Each entry should be copied as it stands, leaving the pictures behind.

- [Extracted entries]:

• • •

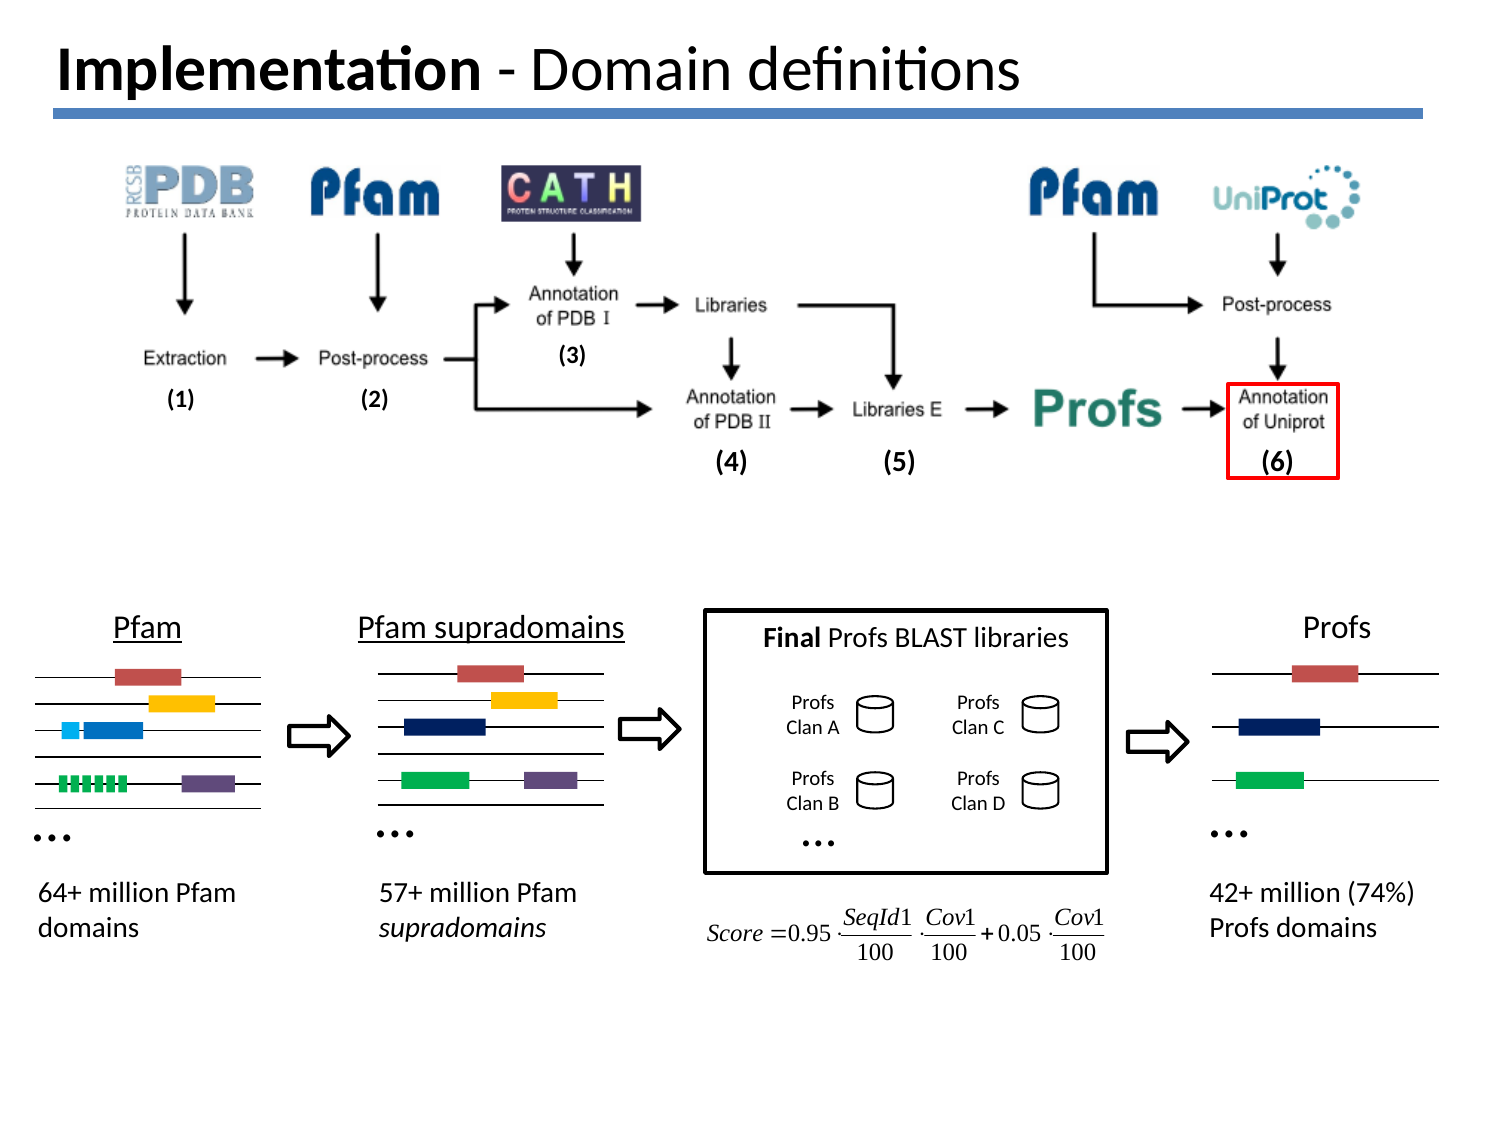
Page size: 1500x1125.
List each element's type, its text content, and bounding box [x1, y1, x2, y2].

text_box 64+ million Pfam domains [23, 866, 266, 952]
text_box (5) [868, 450, 939, 480]
text_box 42+ million (74%) Profs domains [1194, 866, 1467, 952]
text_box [341, 597, 642, 858]
picture [92, 148, 1393, 443]
title Implementation - Domain definitions [41, 19, 1483, 112]
text_box (4) [700, 450, 771, 480]
text_box [647, 707, 682, 751]
text_box 57+ million Pfam supradomains [363, 866, 620, 952]
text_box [1194, 597, 1439, 858]
text_box [1226, 450, 1340, 480]
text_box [17, 597, 262, 862]
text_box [704, 610, 1117, 874]
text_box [702, 901, 1109, 967]
text_box [287, 714, 336, 759]
text_box [1125, 719, 1189, 764]
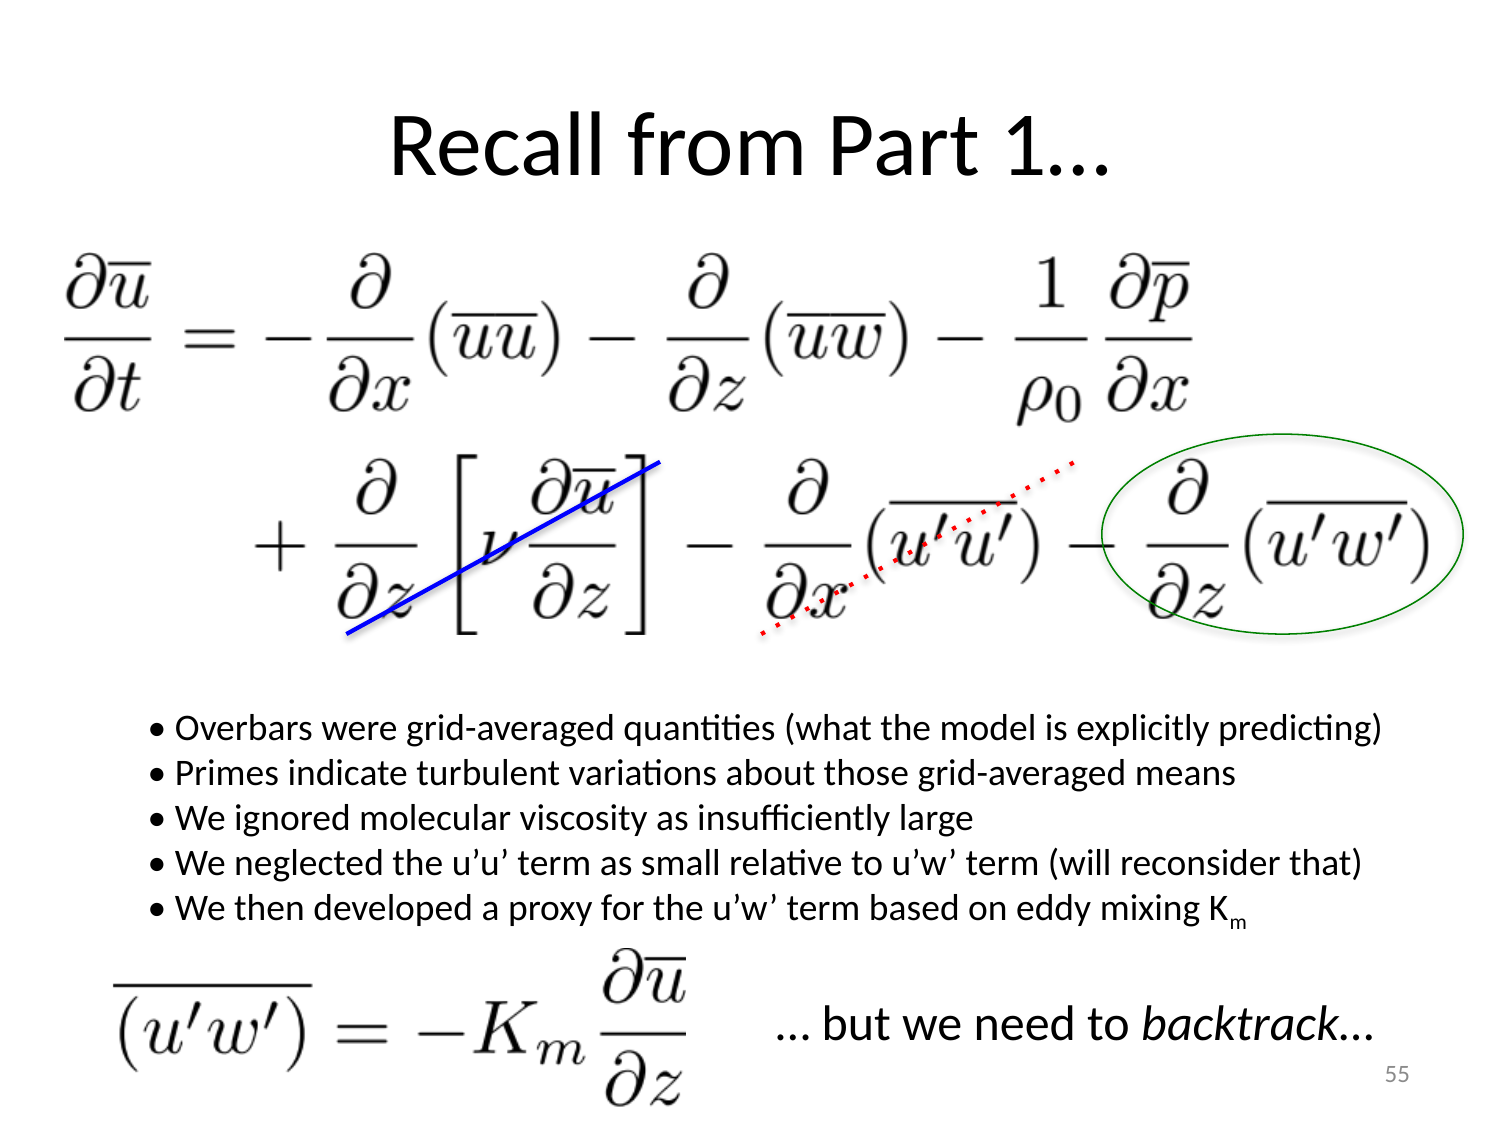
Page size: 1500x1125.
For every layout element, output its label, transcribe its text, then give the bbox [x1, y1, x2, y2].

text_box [346, 461, 661, 635]
text_box … but we need to backtrack… [761, 983, 1389, 1058]
text_box [1434, 478, 1464, 590]
title Recall from Part 1… [75, 45, 1425, 233]
picture [63, 252, 1429, 635]
slide_number 55 [1074, 1042, 1425, 1103]
picture [112, 947, 687, 1109]
text_box • Overbars were grid-averaged quantities (what the model is explicitly predicting) • Primes indicate turbulent variations about those grid-averaged means • We ignored molecular viscosity as insufficiently large • We neglected the u’u’ term as small relative to u’w’ term (will reconsider that) • We then developed a proxy for the u’w’ term based on eddy mixing Km [132, 695, 1399, 941]
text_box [761, 461, 1076, 635]
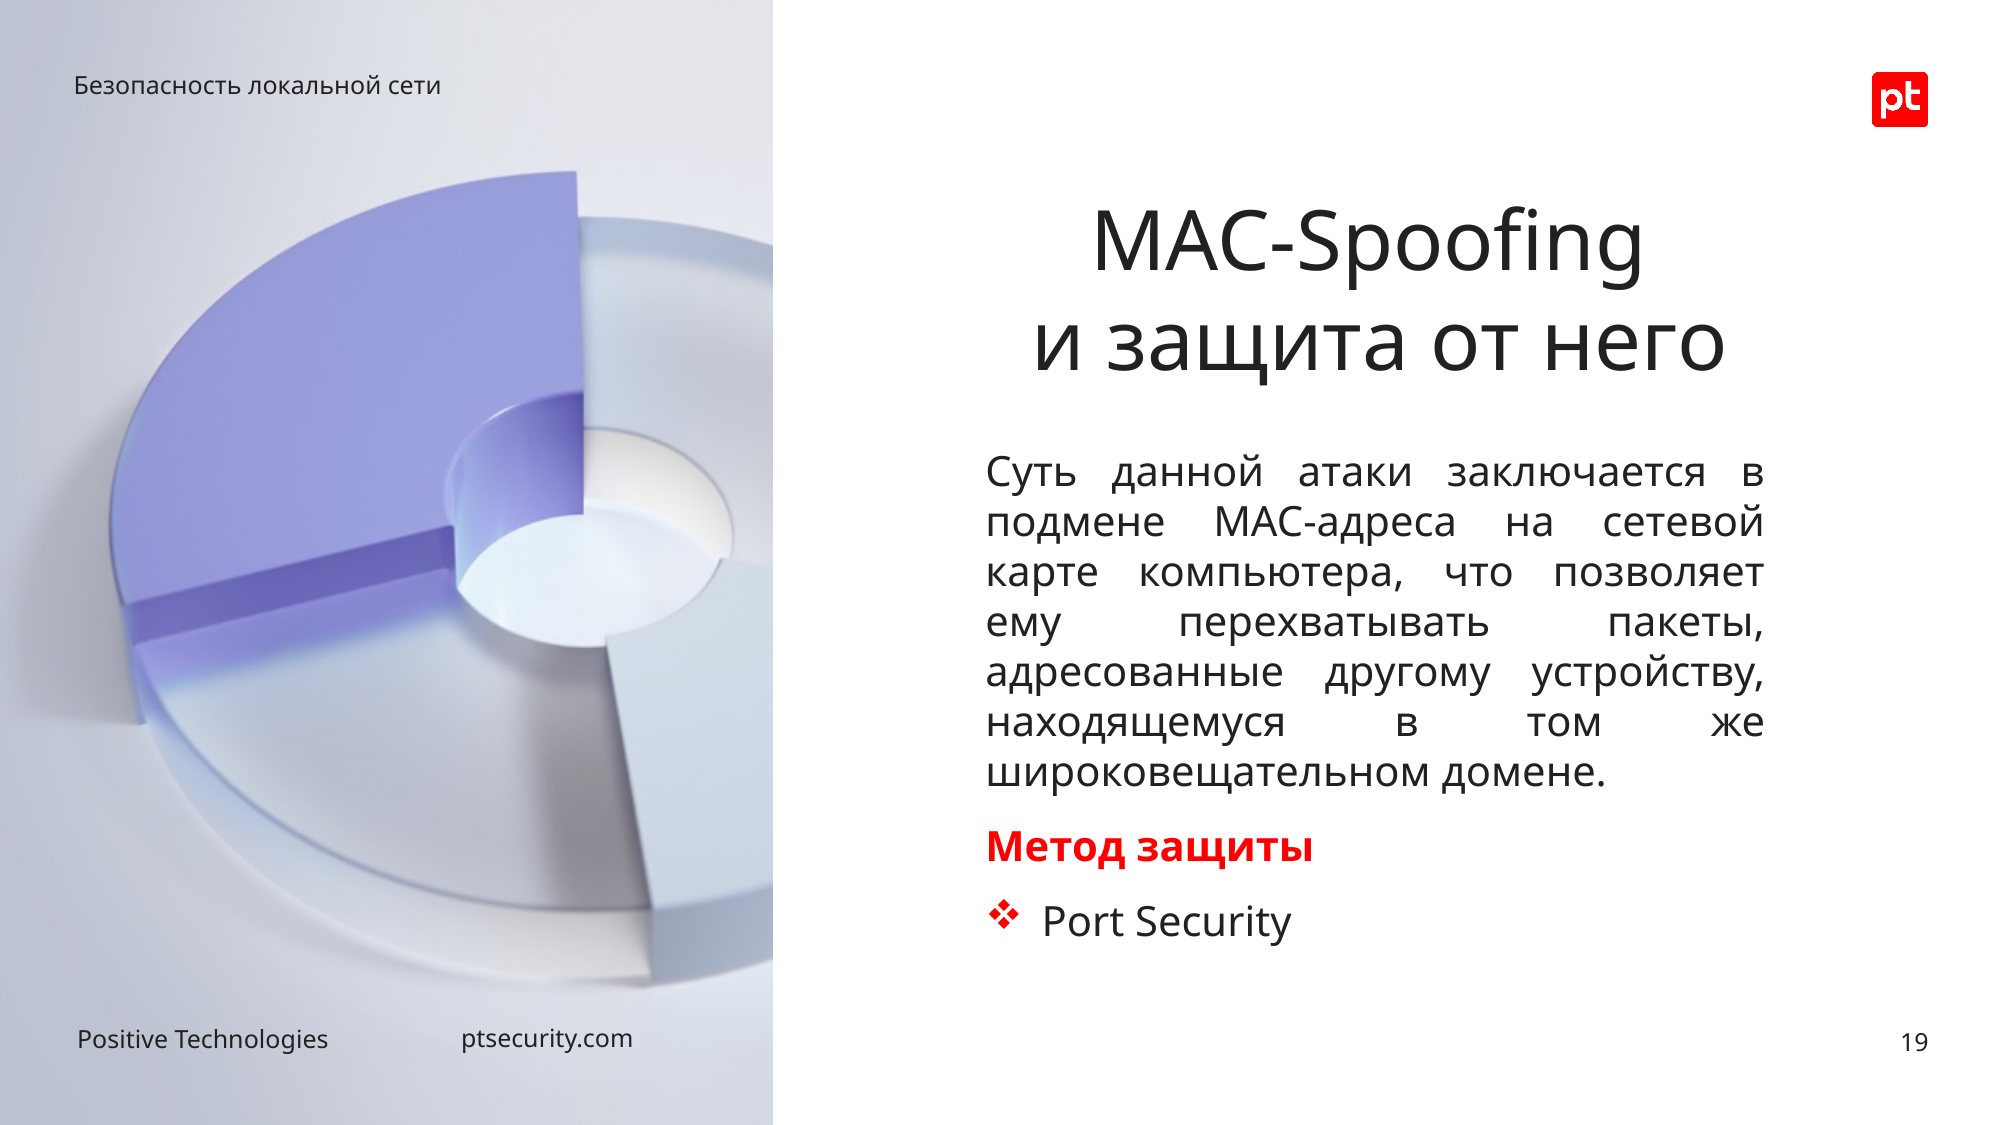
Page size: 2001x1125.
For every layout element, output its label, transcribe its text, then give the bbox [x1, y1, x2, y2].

• • •

- [Answer box]:
Page size: 1500x1125.
List each element's type, its text content, and bounding box [x1, y1, x2, y2].

text_box 64+ million Pfam domains [23, 866, 266, 952]
text_box (5) [868, 450, 939, 480]
text_box 42+ million (74%) Profs domains [1194, 866, 1467, 952]
text_box [341, 597, 642, 858]
picture [92, 148, 1393, 443]
title Implementation - Domain definitions [41, 19, 1483, 112]
text_box (4) [700, 450, 771, 480]
text_box [647, 707, 682, 751]
text_box 57+ million Pfam supradomains [363, 866, 620, 952]
text_box [1194, 597, 1439, 858]
text_box [1226, 450, 1340, 480]
text_box [17, 597, 262, 862]
text_box [704, 610, 1117, 874]
text_box [702, 901, 1109, 967]
text_box [287, 714, 336, 759]
text_box [1125, 719, 1189, 764]
Page size: 1500x1125.
For every layout element, output its label, transcribe its text, then give the bbox [x1, y1, x2, y2].

text_box [346, 461, 661, 635]
text_box … but we need to backtrack… [761, 983, 1389, 1058]
text_box [1434, 478, 1464, 590]
title Recall from Part 1… [75, 45, 1425, 233]
picture [63, 252, 1429, 635]
slide_number 55 [1074, 1042, 1425, 1103]
picture [112, 947, 687, 1109]
text_box • Overbars were grid-averaged quantities (what the model is explicitly predicting) • Primes indicate turbulent variations about those grid-averaged means • We ignored molecular viscosity as insufficiently large • We neglected the u’u’ term as small relative to u’w’ term (will reconsider that) • We then developed a proxy for the u’w’ term based on eddy mixing Km [132, 695, 1399, 941]
text_box [761, 461, 1076, 635]
Page size: 2001x1125.
For every layout element, output its label, transcribe its text, then give the bbox [x1, y1, x2, y2].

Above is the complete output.